Pahit Getir Mbah Tardi Perajin Miniatur Truk Bertahan di Kala Pandemi

Dian Utoro Aji - detikNews
Sabtu, 08 Jan 2022 12:06 WIB
Perajin miniatur truk di Kudus bertahan di tengah pandemi, Sabtu (8/1/2022).
Perajin miniatur truk di Kudus bertahan di tengah pandemi, Sabtu (8/1/2022). (Foto: Dian Utoro Aji/detikcom)
Kudus -

Mengandalkan keramaian saat festival maupun tradisi musiman, perajin miniatur mobil truk di Kabupaten Kudus, Jawa Tengah terpukul saat pandemi COVID-19 melarang kerumunan. Beruntung perajin berusia 70 tahun itu tertolong pembeli yang justru langsung mendatangi rumahnya.

Namanya Tardi. Di usia senja, kakek ini masih tekun membuat miniatur truk di rumahnya di Kelurahan Wergu Wetan, Kecamatan Kota Kudus.

Miniatur truk buatannya biasanya dijual saat musim tradisi seperti Dandangan di Kudus dan Kupatan di Rembang. Karena pandemi, dia mengaku tidak bisa berjualan selama dua tahun terakhir.

Saat ditemui detikcom, Mbah Tardi tetap membuat miniatur truk. Tampak puluhan miniatur truk tertumpuk di rumahnya.

Mbah Tardi mengatakan sudah enam tahun belakangan menekuni sebagai perajin miniatur truk. Awalnya dia berjualan dan membeli miniatur truk dari Magelang. Namun akhirnya dia memilih membuat miniatur truk sendiri.
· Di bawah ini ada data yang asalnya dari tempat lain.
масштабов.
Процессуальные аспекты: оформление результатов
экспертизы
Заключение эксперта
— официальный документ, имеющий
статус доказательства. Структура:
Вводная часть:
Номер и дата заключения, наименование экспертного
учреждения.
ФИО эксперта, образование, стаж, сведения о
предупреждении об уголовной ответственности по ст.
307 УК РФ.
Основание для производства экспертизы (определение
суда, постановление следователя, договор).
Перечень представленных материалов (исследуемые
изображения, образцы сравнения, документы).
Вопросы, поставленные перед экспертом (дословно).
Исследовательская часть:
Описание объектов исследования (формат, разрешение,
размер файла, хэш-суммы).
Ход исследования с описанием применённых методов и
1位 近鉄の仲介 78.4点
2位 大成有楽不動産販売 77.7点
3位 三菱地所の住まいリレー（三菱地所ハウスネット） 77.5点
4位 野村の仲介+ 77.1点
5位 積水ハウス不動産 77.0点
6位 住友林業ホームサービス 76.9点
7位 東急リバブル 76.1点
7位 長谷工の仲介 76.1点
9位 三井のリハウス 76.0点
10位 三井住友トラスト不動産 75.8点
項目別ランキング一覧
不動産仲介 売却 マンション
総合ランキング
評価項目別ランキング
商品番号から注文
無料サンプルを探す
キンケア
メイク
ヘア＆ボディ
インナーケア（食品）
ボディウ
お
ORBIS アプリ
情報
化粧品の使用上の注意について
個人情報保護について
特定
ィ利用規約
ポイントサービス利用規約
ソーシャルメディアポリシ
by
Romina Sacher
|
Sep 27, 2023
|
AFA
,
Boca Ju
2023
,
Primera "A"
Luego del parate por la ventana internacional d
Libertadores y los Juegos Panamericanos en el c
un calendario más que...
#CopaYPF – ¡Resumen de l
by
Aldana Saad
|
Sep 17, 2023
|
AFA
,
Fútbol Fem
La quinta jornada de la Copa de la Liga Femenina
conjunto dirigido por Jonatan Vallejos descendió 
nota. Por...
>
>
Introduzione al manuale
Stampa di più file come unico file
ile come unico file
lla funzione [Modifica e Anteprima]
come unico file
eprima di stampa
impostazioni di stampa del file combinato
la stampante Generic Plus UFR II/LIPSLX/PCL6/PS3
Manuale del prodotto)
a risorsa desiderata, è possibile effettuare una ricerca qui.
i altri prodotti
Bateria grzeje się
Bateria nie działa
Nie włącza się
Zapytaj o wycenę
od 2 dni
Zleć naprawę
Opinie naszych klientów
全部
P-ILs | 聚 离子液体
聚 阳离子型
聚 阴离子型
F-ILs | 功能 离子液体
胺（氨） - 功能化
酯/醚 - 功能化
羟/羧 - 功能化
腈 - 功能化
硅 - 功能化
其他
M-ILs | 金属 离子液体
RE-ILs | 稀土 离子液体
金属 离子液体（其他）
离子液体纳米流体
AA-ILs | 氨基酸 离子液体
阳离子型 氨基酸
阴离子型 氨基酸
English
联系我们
"Miniatur truk sudah lama, sudah enam tahun lebih. Awalnya jualan di truk di Demak ambilnya di Magelang, sampai di rumah kemudian bikin sendiri," kata Tardi kepada detikcom, Sabtu (8/1/2022).

Dia mengatakan, miniatur truk buatannya terbuat dari limbah, yakni kayu triplek bekas. Miniatur truk yang dibuat berukuran lebar 20 senti, panjang 64 senti, dan tinggi 25 sentimeter.

"Caranya buatannya dibentuk dulu, dipotong sesuai bentuknya dan ukurannya truk itu, terus dirangkai, terus dicat," ujarnya.

Mbah Tardi mengatakan miniatur truk biasanya dijual saat ada tradisi Dandangan di Kudus dan Kupatan di Rembang. Karena pandemi, dia pun tak bisa berjualan.

"Jualannya di saat musiman saja, (saat) Dandangan sama Kupatan di Rembang," jelasnya.

Meski pandemi, ternyata pembeli justru datang langsung ke rumahnya. Puluhan miniatur truk terjual. Setiap satu truk dipatok harga mulai Rp 120 ribu sampai dengan Rp 130 ribu.

"Itu kemarin libur dua musim karena pandemi COVID, cuman pembeli datang sendiri ke sini, akhirnya terjual," kata Mbah Tardi.

"Harganya Rp 120 ribu sampai Rp 130 ribu. Saya bikin sendiri, nanti ada yang jualan sendiri," jelasnya.

Menurut Mbah Tardi, biasanya saat ada tradisi miniatur truknya bisa laku 60 sampai 80 buah. Dia pun berharap agar kondisi pandemi segera membaik, sehingga dirinya bisa kembali berjualan seperti biasa.

"Setiap musim ya biasanya sampai 80 truk kadang 60 buah tidak unit per musim acara," ungkap Mbah Tardi.